Ma Camilla tiene duro (in seguito definirà “fesserie” le misure punitive cui è stata sottoposta) e, insieme a Terracini, è l’ultima a lasciare l’isola. Scarcerata, ripara con la sorella in un casolare del pinerolese dove dà lezioni ai figli dei contadini, che, in molti casi, vanno a raggiungere i partigiani. Rientrata a Torino dopo la Liberazione, Camilla diventa consigliere comunale per il PCI, partito con cui aveva avuto delle divergenze di vedute negli anni precedenti. Nel 1947, con Ada Gobetti, esponente del Partito d’Azione, fonda l’Unione Donne Italiane, iniziando a riversare il proprio impegno anche nel campo dell’emancipazione femminile. Nel 1948 viene eletta deputato (lo sarà per un decennio) e riprende con vigore le battaglie di sempre, non ultima quella per la pace. Quasi centenaria, la maestrina dalla penna rossa del PCI muore a Roma nel 1988.

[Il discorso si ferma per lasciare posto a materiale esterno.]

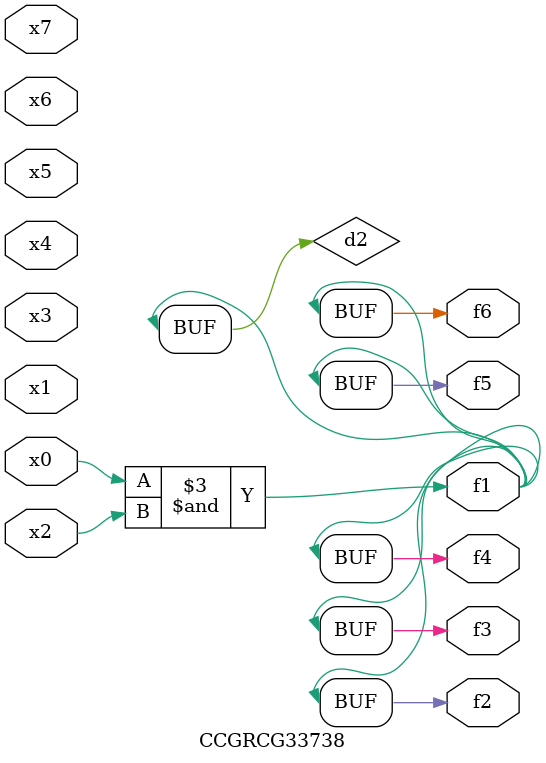
<source format=v>
module CCGRCG33738(
	input x0, x1, x2, x3, x4, x5, x6, x7,
	output f1, f2, f3, f4, f5, f6
);

	wire d1, d2;

	nor (d1, x3, x6);
	and (d2, x0, x2);
	assign f1 = d2;
	assign f2 = d2;
	assign f3 = d2;
	assign f4 = d2;
	assign f5 = d2;
	assign f6 = d2;
endmodule

</source>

Le isole Pontine sono splendidi e frequentatissimi luoghi di vacanza, ma andare a Ponza, Ventotene, Santo Stefano conoscendo la storia di quei vent’anni (1926-1943) permette di rendere omaggio a uomini e donne che hanno rappresentato la punta più avanzata del dissenso politico al regime, pagando un prezzo molto alto in termini di privazione della libertà, di precarie condizioni di vita, di discriminazione sociale. Il confino di Ventotene è stata la punta d’iceberg di due negazioni: della dignità della persona e della libertà di pensiero, dimensioni insopprimibili dello spirito umano, eppure compresse forse un po’ anche oggi. Delle tre isole, Ponza è la più grande e la meglio attrezzata per il turismo. Ventotene è un’area marina naturale protetta, è più selvaggia e sulle sue scogliere Ulisse ascoltò il canto delle sirene, i nobili romani costruirono sontuose ville, i re borbonici splendide residenze, fortezze e carceri. E Santo Stefano, isolotto separato da uno stretto braccio di mare, ospita un imponente carcere borbonico risalente alla fine del Settecento. È stato un tenebroso luogo di detenzione (Sandro Pertini, che c’era stato, lo definì “il peggior carcere d’Italia”) fino al 1965. Ora è in stato di abbandono, ma alcune visite sono organizzate dal Museo archeologico ospitato nel palazzo comunale di Ventotene.